AUSTIN (KXAN) – In the midst of a staffing shortage, the Austin Police Department is leaning more than ever on officers like Gavin Smart to work overtime to fill any patrol gaps and speed response times.
Smart said he doesn’t work extra hours just for money but because he wants his fellow officers to have all the assistance they need in a volatile environment – like downtown’s raucous Sixth Street where KXAN shadowed him on a recent mid-May Friday night.
“We go through a lot of traumatic experiences together, so you become close to each other. It’s like a family,” Smart said, who added he works 10 to 20 hours of overtime a week. “A lot of times you’ll do OT in the sense that you don’t want your friends to be by themselves at night. You want to make sure they have adequate backup staffing, responses to calls.”

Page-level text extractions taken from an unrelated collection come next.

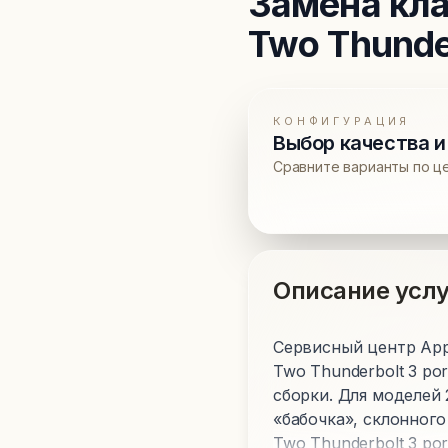
Замена кл
Two Thunder
КОНФИГУРАЦИЯ
Выбор качества и
Сравните варианты по ц
Описание услу
Сервисный центр Appl
Two Thunderbolt 3 po
сборки. Для моделей
«бабочка», склонного
Two Thunderbolt 3 po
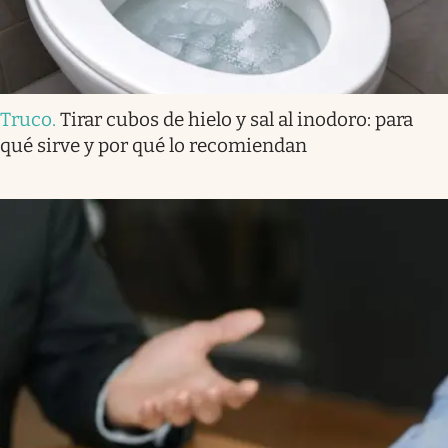
Truco
.
Tirar cubos de hielo y sal al inodoro: para
qué sirve y por qué lo recomiendan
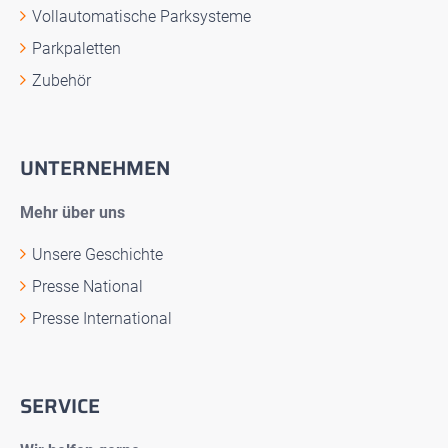
Vollautomatische Parksysteme
Parkpaletten
Zubehör
UNTERNEHMEN
Mehr über uns
Unsere Geschichte
Presse National
Presse International
SERVICE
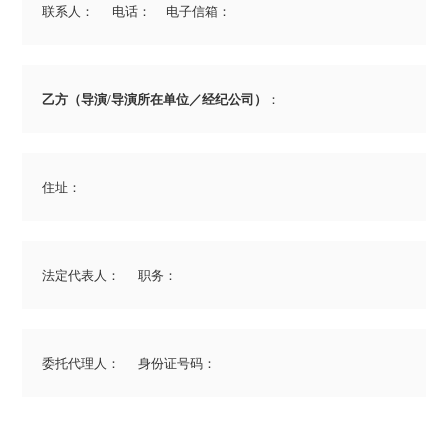
乙方（导演/导演所在单位／经纪公司）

While APD officers are racking up historic levels of overtime, KXAN learned the city has had problems paying that extra income in a timely manner. Though city management said APD overtime payment glitches have been mostly solved, some public safety leaders said the problems remain. They worry the issue could dissuade officers from volunteering to work critical overtime hours when they are needed the most.

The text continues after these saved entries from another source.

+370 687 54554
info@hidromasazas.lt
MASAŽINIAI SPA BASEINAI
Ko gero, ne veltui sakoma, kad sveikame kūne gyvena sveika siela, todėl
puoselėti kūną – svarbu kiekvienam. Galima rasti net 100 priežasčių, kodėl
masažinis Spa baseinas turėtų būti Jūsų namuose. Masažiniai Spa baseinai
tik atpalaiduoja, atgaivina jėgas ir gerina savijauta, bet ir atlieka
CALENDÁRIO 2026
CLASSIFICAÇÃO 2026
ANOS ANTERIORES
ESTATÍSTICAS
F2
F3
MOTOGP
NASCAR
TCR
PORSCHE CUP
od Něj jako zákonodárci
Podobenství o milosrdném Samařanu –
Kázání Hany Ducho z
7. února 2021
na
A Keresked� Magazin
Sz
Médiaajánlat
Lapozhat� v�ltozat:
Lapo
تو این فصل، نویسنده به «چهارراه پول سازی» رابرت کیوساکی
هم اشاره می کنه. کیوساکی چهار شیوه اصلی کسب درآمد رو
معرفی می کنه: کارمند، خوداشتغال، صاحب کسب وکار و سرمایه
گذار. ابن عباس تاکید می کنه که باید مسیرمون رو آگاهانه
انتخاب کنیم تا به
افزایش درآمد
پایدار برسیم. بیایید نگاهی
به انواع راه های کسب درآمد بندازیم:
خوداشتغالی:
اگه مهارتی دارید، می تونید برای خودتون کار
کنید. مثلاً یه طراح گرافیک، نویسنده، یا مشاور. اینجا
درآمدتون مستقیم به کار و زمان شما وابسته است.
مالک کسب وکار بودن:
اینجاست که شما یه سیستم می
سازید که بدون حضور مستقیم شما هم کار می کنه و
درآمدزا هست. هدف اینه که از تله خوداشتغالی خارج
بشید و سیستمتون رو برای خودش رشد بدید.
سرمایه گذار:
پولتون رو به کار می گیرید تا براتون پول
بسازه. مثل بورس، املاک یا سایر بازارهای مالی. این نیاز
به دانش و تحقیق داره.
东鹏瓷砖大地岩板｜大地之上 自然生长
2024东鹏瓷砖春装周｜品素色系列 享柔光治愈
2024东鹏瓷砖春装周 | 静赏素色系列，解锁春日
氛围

KXAN began looking into the APD overtime payment issue after receiving tips about payment delays. In response to our questions, the city said the problem had been ongoing for about a year due to “an unprecedented amount of overtime and staffing shortages.”
“There could still be some instances when overtime is one pay period behind if the OT forms are not submitted by the due date for the pay period,” a city spokesperson said in an emailed statement. “The timely compensation of our employees is [a] high priority for the City Manager and we are continually monitoring the effectiveness of the solutions that have been put in place.”
The city said it’s in the process of new tools to streamline overtime reporting and approval.
It is not clear how many officers have been impacted by the payment issues or how many payments have been delayed. Thomas Villarreal, president of the Austin Police Association, said he continues to hear from officers who say they haven’t been paid overtime they expected.
The overtime payment issues began during the COVID-19 pandemic, when officers were working more extra hours and from home, Villarreal said. He described the overtime issue as “extremely frustrating” and said, “something has got to change.”
“One of the fears I have is that officers will get so frustrated with the city not paying them overtime in a timely manner that those folks who were willing to volunteer – to step up and work overtime shifts – are going to stop at some point because there’s other overtime opportunities out there,” Villarreal said, who assumed the APA position in August 2022.
Overtime soars
APD employees work more overtime than any other city department. In fiscal year 2022, APD logged over half a million overtime hours, at a cost of more than $34.7 million. That was a record high and part of a 30% annual increase in total city overtime expenditures, according to city data obtained by KXAN.
Many APD officers work over 1,000 extra hours a year. One APD detective in 2022 earned a total of $339,000 with the additional of 2,700 hours of overtime – an average of nearly 52 extra hours per week, according to city payroll data.
APD’s record-setting use of overtime doesn’t appear to be ending any time soon. In an April memo to City Council, APD Chief Joe Chacon told city leaders his department is down at least 300 officers.
State leaders assisted by sending about 100 troopers and special agents from the Department of Public Safety to support patrols at the end of March. DPS troopers were diverted to a border deployment in mid-May.
The troopers made more than 17,000 stops and 700 arrests while on Austin duty, according to a KXAN data analysis.
With the troopers gone and APD staffing vacancies remaining high, high overtime use appears to be here to stay.
City Council member Mackenzie Kelly, who is vice chair of the city’s Public Safety Committee, also said she fears any delays in overtime payments to officers could deter them from taking extra hours.
If officers aren’t being paid for overtime, they “won’t be inclined to work overtime,” she said.
“I’ve been aware of this issue. My understanding was that it had been corrected, but as I talked to the assistant city manager over public safety I learned it is still in the process of being corrected,“ Kelly told KXAN in an interview at City Hall. “It is in the radar of city management.”